三度、『高校数学でわかるボルツマンの原理』を最後まで昨日読んだ。最後までといういい方はおかしいかもしれない。というのは一番初めの章を一番最後にして、まず第2章「夢のエンジン」の章をさきに読んだからである。
この本ではカルノーのサイクルのことを夢のエンジンと言っているのだろう。この第2章が一番長くて52頁から104頁まである。ここを読み終わったので 最後に第1章の「天を目指す人々」を読んだ。この章は気体の性質について述べられていて、私はどうもはじめ読む気がしなかったが、理想気体の性質とかが書かれてあり、熱力学や統計物理学に詳しくない人に対する導入としてはいい書き方だったと思う。

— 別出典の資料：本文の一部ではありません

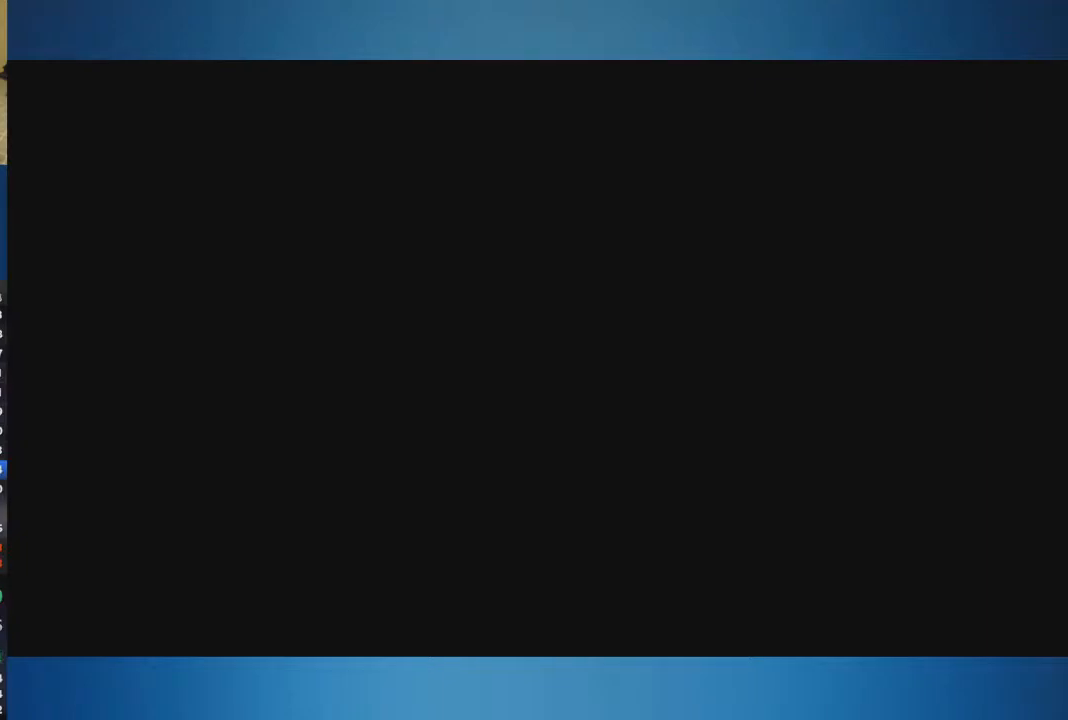
{"buttons": [], "left_stick": "left", "right_stick": "center", "button_events": []}
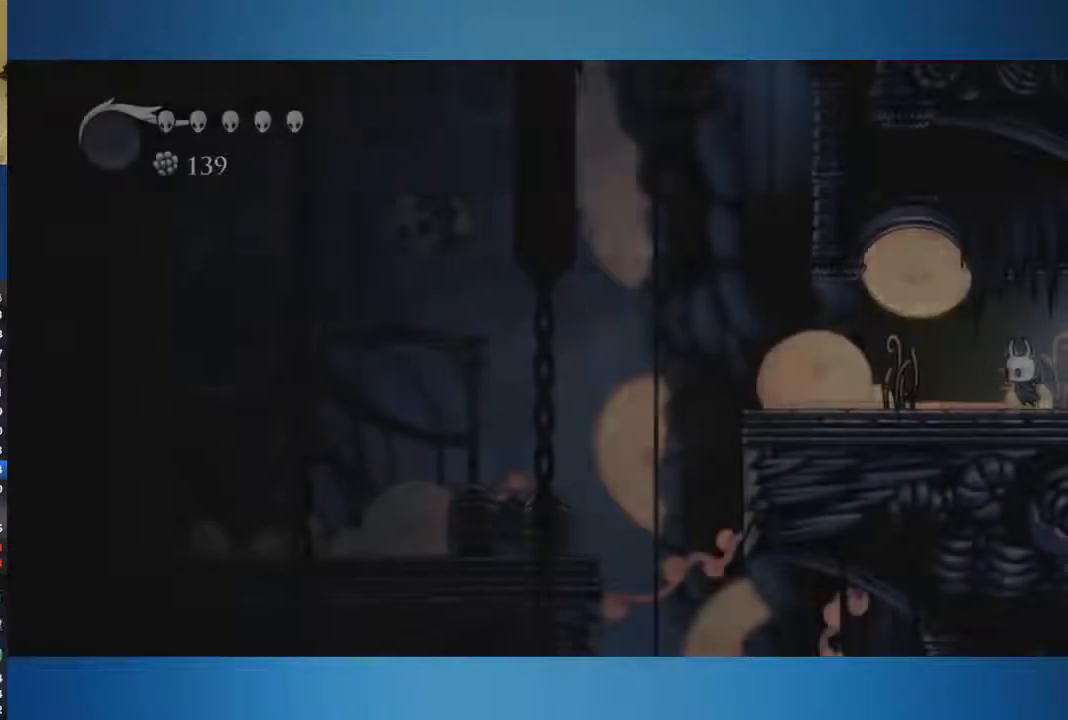
{"buttons": [], "left_stick": "left", "right_stick": "center", "button_events": []}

だが、私みたいな第3章の「エントロピーって何だ?」を読んで、続いて第5章の「統計物理学の世界へ」を読み、つぎに第4章「気体運動論」、第6章「ボルツマンの原理」,第2章「夢のエンジン」、第1章「天を目指す人々」を読むのは一つの読み方ではないかと思う。
この本はテクストではなく、読み物なのでこういう読み方も許されると思う。だが、これを読み進めることができれば、きちんとしたテクストもちょっとした努力で読み進めることができると思う。
私みたいに、あまり熱力学や統計力学が得意でない方々にも勧められる読み物であろう。この本は成功していると思う。この本でたらないところは、ちゃんとした熱力学のテクストで補足したらいいであろう。
(2019.5.22付記) 本をまともな順序で読むことは私には少ない。たいてい関心のあるところから読むからである。なかなか関心の出ないところは読めない。哲学者の鶴見俊輔さんの岩波新書を終わりから読んだのが、こういう読み方をするはじめであった気がする。
その後、鶴見さんと彼の晩年に面識を得たが、そのときに読み方が君はおかしいとも言われなかったから、読み方はそれぞれでもいいのであろう。